Exercise A: Copy a passage of the book review word for word, beginning at the words "Huge areas of" and stopping after "families within themselves.".
Exercise B: In the book review, whose executive officer was Roger Trinquier during the Battle of Algiers?
Exercise C: Write the next part of the book review, picking up after its final sentence.

Huge areas of Afghan reality are wholly absent from this book. Apparently none of the subjects of those “thousands” of interviews saw fit to mention that only 14% of Afghanistan’s land is used for agriculture, that distribution of a scarce resource, water, has a huge influence on local politics, tribal alliances, and the insurgency, and that significant numbers of Afghans are and have always been sharecroppers. (Five to 10 percent of Afghans were slaves until the 1890s.)

Nor does Jones devote any attention to the not unimportant facts that Afghanistan has next to no civil society, few functioning institutions besides the family and the army, and a tradition of cousin marriage that isolates families within themselves.

Jones gets points for being free of that subliminal hostility to the military that undermines many accounts of counter-insurgency efforts in Afghanistan, and for drawing attention to–if in a largely impressionistic way–the substantial economic progress in Afghanistan since 2001. And yes, Jones–like just about everyone who has ever addressed the topic–is right to conclude that ending corruption and the insurgents’ safe haven in Pakistan are part of the recipe for stabilizing Afghanistan.

But counterinsurgency and nation building are all about the details. You have to have specific knowledge from which to abstract lessons and ideas. Jones’ book is all abstraction, with no sense of texture, and hardly anything that couldn’t have been written from his armchair in Georgetown, despite “over a dozen trips” to Afghanistan.

Even as an armchair scholar, Jones inspires little confidence. No one who had spent much time with Mao’s writings on guerrilla warfare would say Mao “once wrote that insurgencies can be divided into three stages.” (Mao, it’s safe to say, never wrote anything just once.) Quoting Roger Trinquier (twice) on the need for obtaining “the unconditional support of a population” in counterinsurgency is a bit like quoting Attila the Hun on community relations. Trinquier was the executive officer to France’s Colonel Massu during the Battle of Algiers, a successful counterterrorism effort that killed thousands of Algerians and their European sympathizers without trial, usually after torture. Later, he achieved notoriety as a reactionary obsessed with the twin menaces of “Great International Capitalism” and communism.

Saved entries:
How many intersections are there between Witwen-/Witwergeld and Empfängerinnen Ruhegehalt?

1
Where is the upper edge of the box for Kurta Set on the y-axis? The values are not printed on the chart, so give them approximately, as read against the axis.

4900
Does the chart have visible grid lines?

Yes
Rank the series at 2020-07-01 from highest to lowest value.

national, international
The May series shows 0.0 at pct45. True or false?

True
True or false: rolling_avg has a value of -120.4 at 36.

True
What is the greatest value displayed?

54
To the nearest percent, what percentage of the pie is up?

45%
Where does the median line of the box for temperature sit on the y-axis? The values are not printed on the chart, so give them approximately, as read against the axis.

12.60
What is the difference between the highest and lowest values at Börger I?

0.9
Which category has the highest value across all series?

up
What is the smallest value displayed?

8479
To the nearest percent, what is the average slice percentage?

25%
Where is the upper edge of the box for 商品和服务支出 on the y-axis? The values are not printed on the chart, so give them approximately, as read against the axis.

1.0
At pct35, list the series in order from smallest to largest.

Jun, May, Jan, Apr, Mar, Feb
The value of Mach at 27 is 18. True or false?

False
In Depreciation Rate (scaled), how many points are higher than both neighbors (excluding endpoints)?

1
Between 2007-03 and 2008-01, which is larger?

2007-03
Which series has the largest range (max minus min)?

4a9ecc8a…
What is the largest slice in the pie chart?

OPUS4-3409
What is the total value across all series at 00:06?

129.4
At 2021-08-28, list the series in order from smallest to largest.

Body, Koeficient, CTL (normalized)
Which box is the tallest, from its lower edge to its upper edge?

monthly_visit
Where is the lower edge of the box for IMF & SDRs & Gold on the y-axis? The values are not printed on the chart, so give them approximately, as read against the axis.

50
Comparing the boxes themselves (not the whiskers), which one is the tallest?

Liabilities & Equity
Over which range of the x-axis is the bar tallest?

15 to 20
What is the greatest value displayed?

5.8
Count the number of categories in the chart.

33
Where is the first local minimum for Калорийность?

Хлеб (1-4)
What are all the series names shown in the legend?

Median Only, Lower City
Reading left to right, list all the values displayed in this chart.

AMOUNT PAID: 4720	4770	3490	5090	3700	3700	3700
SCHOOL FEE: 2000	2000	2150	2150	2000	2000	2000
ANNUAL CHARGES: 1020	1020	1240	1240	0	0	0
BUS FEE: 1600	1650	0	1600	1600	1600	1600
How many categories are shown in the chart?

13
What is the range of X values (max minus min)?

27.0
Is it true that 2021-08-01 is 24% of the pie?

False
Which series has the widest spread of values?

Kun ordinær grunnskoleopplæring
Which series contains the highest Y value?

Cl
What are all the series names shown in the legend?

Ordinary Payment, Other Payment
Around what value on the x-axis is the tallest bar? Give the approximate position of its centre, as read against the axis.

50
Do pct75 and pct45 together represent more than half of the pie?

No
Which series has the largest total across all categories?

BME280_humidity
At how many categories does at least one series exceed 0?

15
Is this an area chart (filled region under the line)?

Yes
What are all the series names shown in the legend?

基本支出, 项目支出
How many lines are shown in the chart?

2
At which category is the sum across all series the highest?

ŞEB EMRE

Answer section A:
Huge areas of Afghan reality are wholly absent from this book. Apparently none of the subjects of those “thousands” of interviews saw fit to mention that only 14% of Afghanistan’s land is used for agriculture, that distribution of a scarce resource, water, has a huge influence on local politics, tribal alliances, and the insurgency, and that significant numbers of Afghans are and have always been sharecroppers. (Five to 10 percent of Afghans were slaves until the 1890s.)

Nor does Jones devote any attention to the not unimportant facts that Afghanistan has next to no civil society, few functioning institutions besides the family and the army, and a tradition of cousin marriage that isolates families within themselves.

Answer section B: He was the executive officer to France's Colonel Massu.

Answer section C:
When Jones turns to published sources, he has an unfortunate penchant for attacking his intellectual betters, often without understanding them. He slams James Michener’s novel Caravans as presenting a “perfunctory, stereotypical image of Afghanistan,” but this immensely readable work, the fruit of considerable time and cultural understanding, is still valuable 50 years after its publication. Jones’ book arrives outdated even as the insurgency takes place, and shows almost no understanding of Afghans.

Perhaps the worst error Jones falls into from the standpoint of policy analysis is attacking work by the brilliant scholar Thomas Johnson, a Naval Postgraduate School scholar, on Afghan electoral politics.

Johnson has shown through exhaustive statistical analysis that no candidate for president got much support from outside his own ethnic group, Karzai didn’t get a majority of any ethnic group except his own Pashtuns and that voters have a high propensity to vote against candidates from perceived opposed ethnic groups. Tajiks and Pashtuns, the two largest groups, tend to vote against each other. Jones lamely states that in an Election Day survey, “only 2% of Afghans said they voted for a candidate based on ethnicity.” Who cares what they said, given what they did?

Afghans have the misfortune to have inherited a mostly dysfunctional society characterized by low trust. Even if by some miracle a transparent, honest system of governance were grafted onto Afghanistan and all of the religious fanatics were banished, the country would still be poorly positioned to succeed on any terms. It’s a long, long struggle the U.S. has embarked on there. Jones’ disregard for the most basic requirements of scholarship does injury to the very cause he presumably seeks to help.